2 NF – 1 NF plus no partial dependency
For second normal form our database should already be in first normal form and every non-key column must depend on entire primary key.
3 NF – 2 NF plus no transitive dependencies
It should already be in Second Normal Form.
There should be no transitive dependency, i.e. we shouldn’t have any non-key column depending on any other non-key column.
BCNF-Boyce Codd normal form-Every determinant should be a candidate key.
4NF- A table is in 4NF if and only if, for every one of its non-trivial multivalued dependencies X →→ Y, X is a super key—that is, X is either a candidate key or a superset thereof.
3. Explain the 4NF? Why it is useful? Explain with example?
Sol: 4NF is concerned with a more general type of dependency known as a multivalued dependency. A table is in 4NF if and only if, for every one of its non-trivial multivalued dependencies X →→ Y, X is a super key—that is, X is either a candidate key or a superset thereof.
Multivalued dependencies
If the column headings in a relational database table are divided into three disjoint groupings X, Y, and Z, then, in the context of a particular row, we can refer to the data beneath each group of headings as x, y, and z respectively. A multivalued dependency X →→ Y signifies that if we choose any x actually occurring in the table (call this choice xc), and compile a list of all the xcyz combinations that occur in the table, we will find that xc is associated with the same y entries regardless of z.
A trivial multivalued dependency X →→ Y is one in which Y consists of all columns not belonging to X. That is, a subset of attributes in a table has a trivial multivalued dependency on the remaining subset of attributes.
A functional dependency is a special case of multivalued dependency. In a functional dependency X → Y, every x determines exactly one y, never more than one.
Example
Consider the following example:
Pizza Delivery Permutations
Restaurant Pizza Variety Delivery Area
A1 Pizza Thick Crust Springfield
A1 Pizza Thick Crust Shelbyville
A1 Pizza Thick Crust Capital City
A1 Pizza Stuffed Crust Springfield
A1 Pizza Stuffed Crust Shelbyville
A1 Pizza Stuffed Crust Capital City
Elite Pizza Thin Crust Capital City
Elite Pizza Stuffed Crust Capital City
Vincenzo's Pizza Thick Crust Springfield
Vincenzo's Pizza Thick Crust Shelbyville
Vincenzo's Pizza Thin Crust Springfield
Vincenzo's Pizza Thin Crust Shelbyville
Each row indicates that a given restaurant can deliver a given variety of pizza to a given area.

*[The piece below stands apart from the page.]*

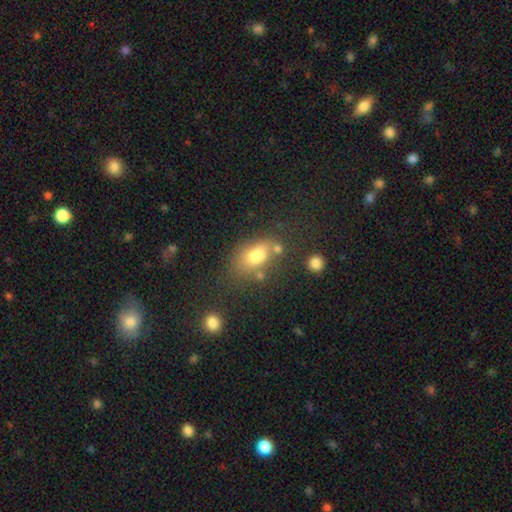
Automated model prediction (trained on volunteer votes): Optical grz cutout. It shows a smooth galaxy with no disk features (71%) that is in between round and cigar-shaped (78%). Merging: none (42%).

The table has no non-key attributes because its only key is {Restaurant, Pizza Variety, Delivery Area}. Therefore it meets all normal forms up to BCNF. It does not, however, meet 4NF. The problem is that the table features two non-trivial multivalued dependencies on the {Restaurant} attribute (which is not a superkey). The dependencies are:
{Restaurant} →→ {Pizza Variety}
{Restaurant} →→ {Delivery Area}
These non-trivial multivalued dependencies on a non-superkey reflect the fact that the varieties of pizza a restaurant offers are independent from the areas to which the restaurant delivers. This state of affairs leads to redundancy in the table: for example, we are told three times that A1 Pizza offers Stuffed Crust, and if A1 Pizza start producing Cheese Crust pizzas then we will need to add multiple rows, one for each of A1 Pizza's delivery areas. There is, moreover, nothing to prevent us from doing this incorrectly: we might add Cheese Crust rows for all but one of A1 Pizza's delivery areas, thereby failing to respect the multivalued dependency {Restaurant} →→ {Pizza Variety}.

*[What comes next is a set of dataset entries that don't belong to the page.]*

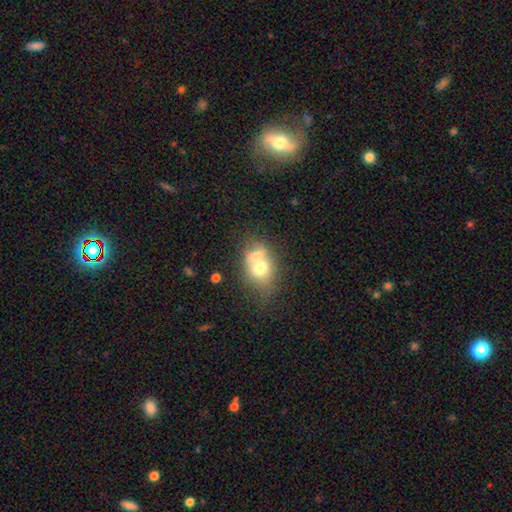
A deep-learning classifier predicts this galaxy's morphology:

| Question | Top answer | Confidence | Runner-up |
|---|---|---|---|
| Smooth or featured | smooth | 65% | featured or disk (26%) |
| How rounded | round | 52% | in between (47%) |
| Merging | merger | 65% | none (20%) |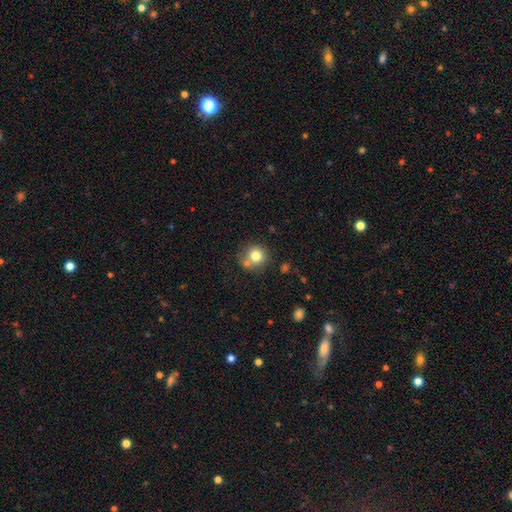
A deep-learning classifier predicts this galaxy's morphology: A smooth galaxy with no disk features (77%) that is round (91%).

Vote fractions:
- Smooth or featured? smooth: 77% / featured or disk: 12% / star or artifact: 11%
- How rounded? round: 91% / in between: 8% / cigar-shaped: 1%
- Merging? none: 65% / merger: 21% / minor disturbance: 11% / major disturbance: 4%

To eliminate the possibility of these anomalies, we must place the facts about varieties offered into a different table from the facts about delivery areas, yielding two tables that are both in 4NF:
Varieties By Restaurant
Restaurant Pizza Variety
A1 Pizza Thick Crust
A1 Pizza Stuffed Crust
Elite Pizza Thin Crust
Elite Pizza Stuffed Crust
Vincenzo's Pizza Thick Crust
Vincenzo's Pizza Thin Crust
Delivery Areas By Restaurant
Restaurant Delivery Area
A1 Pizza Springfield
A1 Pizza Shelbyville
A1 Pizza Capital City
Elite Pizza Capital City
Vincenzo's Pizza Springfield
Vincenzo's Pizza Shelbyville
In contrast, if the pizza varieties offered by a restaurant sometimes did legitimately vary from one delivery area to another, the original three-column table would satisfy 4NF.

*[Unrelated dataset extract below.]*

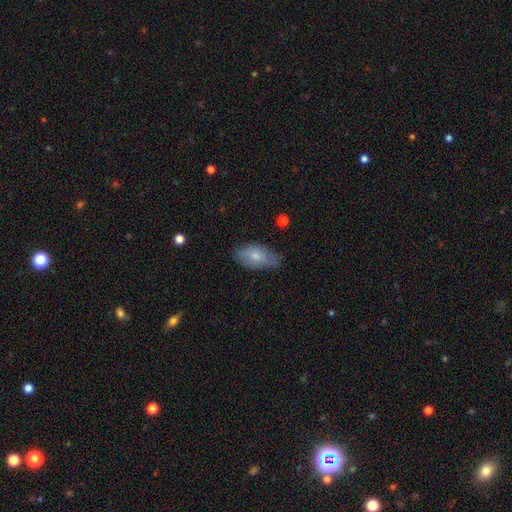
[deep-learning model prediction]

Ronald Fagin demonstrated that it is always possible to achieve 4NF
4. Explain the 3NF? Give one example?
Sol: Definition states that a table is in 3NF if and only if both of the following conditions hold: The relation R (table) is in second normal form (2NF)
Every non-prime attribute of R is non-transitively dependent (i.e. directly dependent) on every key of R.
A non-prime attribute of R is an attribute that does not belong to any candidate key of R. A transitive dependency is a functional dependency in which X → Z (X determines Z) indirectly, by virtue of X → Y and Y → Z (where it is not the case that Y → X).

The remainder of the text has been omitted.